Recently, I realized my pipeline needs to support text in multiple languages. My application relies on POS taggers and parser that assume the text is all in English. Is there a good resource for taggers and parser that work on other languages?

asked Oct 07 '10 at 14:37

The best way I know of going around this problem is using multilingual data to train standard parsers and taggers. A good source of this data is the CoNLL X shared task on multilingual dependency parsing, which includes POS tagging data in the treebanks they provide.

Apart from this you might get good enough results using unsupervised POS tagging on some languages where you have a lot of data and use the obtained word token clusters as features in your process.

Also, see the other answers of this question.

answered Oct 07 '10 at 15:22

This paper is about directly solving the multilingual problem. I don't think there's easy software for that.
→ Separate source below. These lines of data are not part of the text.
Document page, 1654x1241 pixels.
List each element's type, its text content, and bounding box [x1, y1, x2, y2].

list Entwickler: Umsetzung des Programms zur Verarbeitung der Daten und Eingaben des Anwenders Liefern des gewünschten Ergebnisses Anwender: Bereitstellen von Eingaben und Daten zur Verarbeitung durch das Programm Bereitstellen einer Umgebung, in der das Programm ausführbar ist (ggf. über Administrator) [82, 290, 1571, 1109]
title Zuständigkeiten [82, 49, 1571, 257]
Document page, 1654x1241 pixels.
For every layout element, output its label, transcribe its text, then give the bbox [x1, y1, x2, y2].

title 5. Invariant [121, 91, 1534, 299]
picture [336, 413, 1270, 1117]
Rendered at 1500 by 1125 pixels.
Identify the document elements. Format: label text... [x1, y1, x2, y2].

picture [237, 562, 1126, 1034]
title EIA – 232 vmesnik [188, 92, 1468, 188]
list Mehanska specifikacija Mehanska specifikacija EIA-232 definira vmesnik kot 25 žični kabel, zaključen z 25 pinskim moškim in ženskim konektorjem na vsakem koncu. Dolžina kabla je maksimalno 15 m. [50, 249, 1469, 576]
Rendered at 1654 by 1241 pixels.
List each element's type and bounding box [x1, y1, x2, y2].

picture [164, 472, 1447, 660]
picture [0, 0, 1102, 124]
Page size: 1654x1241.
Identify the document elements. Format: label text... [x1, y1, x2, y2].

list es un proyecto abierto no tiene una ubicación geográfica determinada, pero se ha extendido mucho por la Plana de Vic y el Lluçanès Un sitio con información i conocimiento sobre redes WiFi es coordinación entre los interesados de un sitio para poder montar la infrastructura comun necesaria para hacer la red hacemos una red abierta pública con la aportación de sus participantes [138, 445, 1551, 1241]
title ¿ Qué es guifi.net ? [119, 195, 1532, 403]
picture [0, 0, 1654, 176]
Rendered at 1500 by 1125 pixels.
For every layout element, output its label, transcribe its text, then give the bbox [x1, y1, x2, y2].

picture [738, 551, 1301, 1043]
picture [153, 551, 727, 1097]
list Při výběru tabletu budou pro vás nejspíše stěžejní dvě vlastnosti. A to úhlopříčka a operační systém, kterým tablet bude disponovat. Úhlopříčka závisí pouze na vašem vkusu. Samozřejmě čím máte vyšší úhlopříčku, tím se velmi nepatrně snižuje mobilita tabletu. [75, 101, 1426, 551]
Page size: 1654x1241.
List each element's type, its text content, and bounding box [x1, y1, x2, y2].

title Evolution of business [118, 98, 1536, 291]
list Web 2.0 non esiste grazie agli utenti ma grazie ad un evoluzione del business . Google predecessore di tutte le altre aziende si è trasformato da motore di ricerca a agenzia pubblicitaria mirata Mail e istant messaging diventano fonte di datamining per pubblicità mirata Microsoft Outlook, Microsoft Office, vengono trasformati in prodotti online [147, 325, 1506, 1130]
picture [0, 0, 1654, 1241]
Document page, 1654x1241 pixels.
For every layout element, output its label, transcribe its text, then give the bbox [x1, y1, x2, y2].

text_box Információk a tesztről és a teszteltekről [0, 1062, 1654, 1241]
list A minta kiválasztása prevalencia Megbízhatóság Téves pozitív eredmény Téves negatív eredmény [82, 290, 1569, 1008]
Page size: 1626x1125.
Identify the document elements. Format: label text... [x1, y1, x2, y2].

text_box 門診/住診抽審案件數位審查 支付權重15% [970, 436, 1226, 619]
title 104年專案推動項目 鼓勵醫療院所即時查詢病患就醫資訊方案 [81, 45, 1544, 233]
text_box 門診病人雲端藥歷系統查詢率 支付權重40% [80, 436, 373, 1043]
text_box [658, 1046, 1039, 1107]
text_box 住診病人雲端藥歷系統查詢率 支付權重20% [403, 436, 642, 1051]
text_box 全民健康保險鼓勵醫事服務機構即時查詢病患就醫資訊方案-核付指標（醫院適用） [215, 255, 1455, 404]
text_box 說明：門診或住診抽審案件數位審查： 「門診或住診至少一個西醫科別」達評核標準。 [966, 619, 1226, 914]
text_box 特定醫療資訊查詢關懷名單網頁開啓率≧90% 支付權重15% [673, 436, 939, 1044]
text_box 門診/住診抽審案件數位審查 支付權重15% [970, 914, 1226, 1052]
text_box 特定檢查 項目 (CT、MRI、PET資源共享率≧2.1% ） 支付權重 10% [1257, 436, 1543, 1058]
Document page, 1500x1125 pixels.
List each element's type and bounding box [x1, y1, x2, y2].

You can train stanford POS tagger or the stanford parser, or mstparser on this conll data and get good enough results. For other languages, the approach of finding a standard treebank and training a parser/tagger should be a good idea as well.

If you want research on learning many languages at once, a cool paper is Dependency Grammar Induction via Bitext Projection Constraints, by Kuzman Ganchev, Jennifer Gillenwater and Ben Taskar.

All the recent "multilingual" type work is kind of cool from a research perspective, but does not really provide good results.

Currently, if you want to actually tag text in some language, your best bet would be to find a specific tagger adapted and trained for this language. TreeTagger performs well for many languages and has many parameter files available.

For parsing, my advice would be to get a treebank for the language of choice, and train the berkeley parser. It seem to work best out-of-the-box for any language it is tested on.

answered Oct 10 '10 at 21:19

Is there a resource for treebanks? I am happy to post a page collecting them in one place.

You can also take a look at "Multilingual Part-of-Speech Tagging: Two Unsupervised Approaches" paper to learn POS tagger in multiple language at the same time. It shows that simultaneous learning in multiple languages is beneficial.

answered Oct 07 '10 at 23:23

It is only beneficial in a severely crippled unsupervised setting, where very little text is actually used.